十分钟后,棠绛宜换了深灰色家居服下来。整个人看起来放松了一些,但距离感还在。
餐桌上已经摆好了晚餐,他们在餐桌两端坐下,隔着一整张桌子。
“今天去看场地了?”他问。
“去了,”她说,“Roy’s Hall很漂亮,钢琴的音色也特别好。”
“嗯,Henderson是皇家音乐学院最好的钢琴教授,”他说,“明天见他的时候,把你准备的曲目弹给他听。他会给你建议。”
“好的。”她点点头。
“你准备弹什么?”他问。
“巴赫的《意大利协奏曲》,肖邦的《叙事曲第一号》,还有李斯特的《帕格尼尼练习曲第三首》,还有他的《钟》。”
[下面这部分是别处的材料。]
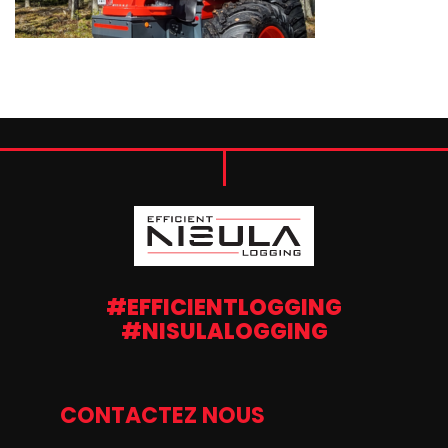
#EFFICIENTLOGGING
#NISULALOGGING
CONTACTEZ NOUS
棠绛宜点点头,“很好,不过Henderson可能会让你调整。听他的。”
棠绛宜切三文鱼的动作很优雅,手指在刀叉间的转换,每一刀都干脆利落。棠韫和的目光落在他的手上,修长的手指,骨节分明。
“哥哥。”棠韫和忽然开口。
棠绛宜抬起头。
“你现在还弹琴吗?”棠韫和的眼神很认真。
棠绛宜的手指在刀柄上停顿,“很久没弹了。”他的语气很平淡。
“为什么?”
“没时间。”他继续切鱼,“工作忙。”
棠韫和低下头,手指在餐巾上轻轻摩挲。她不相信只是没时间这么简单。
她低下头,嘴角动了一下。
安静地吃了几口,棠韫和又开口,“今天看房子的时候,我看到了健身房。Zoey说哥哥每周会练击剑?”
“嗯。”
“我可以看吗?”棠韫和的眼睛亮了,“我从来没见过哥哥练击剑。”
“没什么好看的。”
“可是……”她顿了顿,“我都不知道哥哥现在喜欢什么,不喜欢什么,平时做什么。”
棠韫和抬起头,直视着棠绛宜的眼睛,平静地看着他问,“难道这么多年过去,哥哥,你一点都不想我吗?”
棠绛宜看着她,沉默了几秒。
“韫和。”他的声音很温和,“我没有刻意瞒着你。工作占了大部分时间。朋友确实不多,大多是商业伙伴。击剑只是保持身体状态。”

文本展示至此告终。